Within the listing below, how many lines include the string "board"? Reply with only the number.
** Opening INFORMATION PROVIDED block **
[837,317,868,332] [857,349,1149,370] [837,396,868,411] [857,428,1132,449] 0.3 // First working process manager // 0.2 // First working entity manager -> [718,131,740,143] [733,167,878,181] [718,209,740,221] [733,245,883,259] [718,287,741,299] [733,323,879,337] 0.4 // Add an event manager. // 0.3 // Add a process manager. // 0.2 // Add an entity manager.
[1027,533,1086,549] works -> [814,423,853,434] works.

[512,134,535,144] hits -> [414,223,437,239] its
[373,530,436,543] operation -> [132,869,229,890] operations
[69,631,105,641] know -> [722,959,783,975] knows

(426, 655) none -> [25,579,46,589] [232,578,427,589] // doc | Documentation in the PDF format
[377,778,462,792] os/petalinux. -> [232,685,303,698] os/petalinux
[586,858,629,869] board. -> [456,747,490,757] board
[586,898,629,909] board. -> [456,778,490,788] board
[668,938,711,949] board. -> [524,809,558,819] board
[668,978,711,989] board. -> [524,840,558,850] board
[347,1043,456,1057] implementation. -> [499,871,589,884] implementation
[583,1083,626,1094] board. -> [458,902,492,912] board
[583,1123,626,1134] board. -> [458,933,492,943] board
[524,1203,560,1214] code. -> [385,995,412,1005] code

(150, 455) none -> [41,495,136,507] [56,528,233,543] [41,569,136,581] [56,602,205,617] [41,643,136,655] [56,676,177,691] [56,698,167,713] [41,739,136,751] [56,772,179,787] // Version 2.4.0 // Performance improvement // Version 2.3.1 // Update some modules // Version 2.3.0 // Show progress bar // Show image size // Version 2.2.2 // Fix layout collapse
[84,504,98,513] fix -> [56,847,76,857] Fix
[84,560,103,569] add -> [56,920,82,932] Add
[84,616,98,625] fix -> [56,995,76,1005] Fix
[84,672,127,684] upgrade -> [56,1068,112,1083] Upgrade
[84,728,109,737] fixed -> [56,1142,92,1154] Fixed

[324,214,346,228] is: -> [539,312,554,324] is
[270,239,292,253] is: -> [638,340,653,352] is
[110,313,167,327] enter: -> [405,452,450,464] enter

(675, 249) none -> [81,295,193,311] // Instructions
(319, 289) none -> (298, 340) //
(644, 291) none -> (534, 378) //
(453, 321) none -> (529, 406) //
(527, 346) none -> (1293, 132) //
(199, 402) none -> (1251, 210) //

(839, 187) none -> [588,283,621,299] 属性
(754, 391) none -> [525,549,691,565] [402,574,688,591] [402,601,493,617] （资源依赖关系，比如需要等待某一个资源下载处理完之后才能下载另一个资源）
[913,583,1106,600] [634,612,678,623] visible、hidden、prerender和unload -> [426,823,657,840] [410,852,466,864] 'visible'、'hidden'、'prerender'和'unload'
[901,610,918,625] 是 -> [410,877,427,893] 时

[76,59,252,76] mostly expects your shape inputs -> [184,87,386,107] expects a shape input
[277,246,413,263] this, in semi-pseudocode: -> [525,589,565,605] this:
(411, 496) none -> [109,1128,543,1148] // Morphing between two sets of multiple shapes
** Closing INFORMATION PROVIDED block **
> ANSWER SECTION: 6